- _Short problem_
Reproduce every line of the records below word for word, leaving out the pictures.

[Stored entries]
⁂
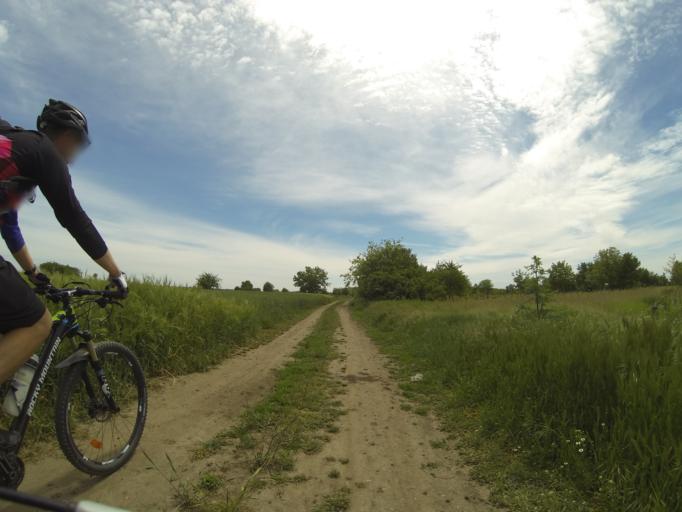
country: RO
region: Dolj
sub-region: Comuna Leu
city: Leu
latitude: 44.2004
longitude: 24.0010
⁂
- _Written answer_
country: RO
region: Dolj
sub-region: Comuna Leu
city: Leu
latitude: 44.2004
longitude: 24.0010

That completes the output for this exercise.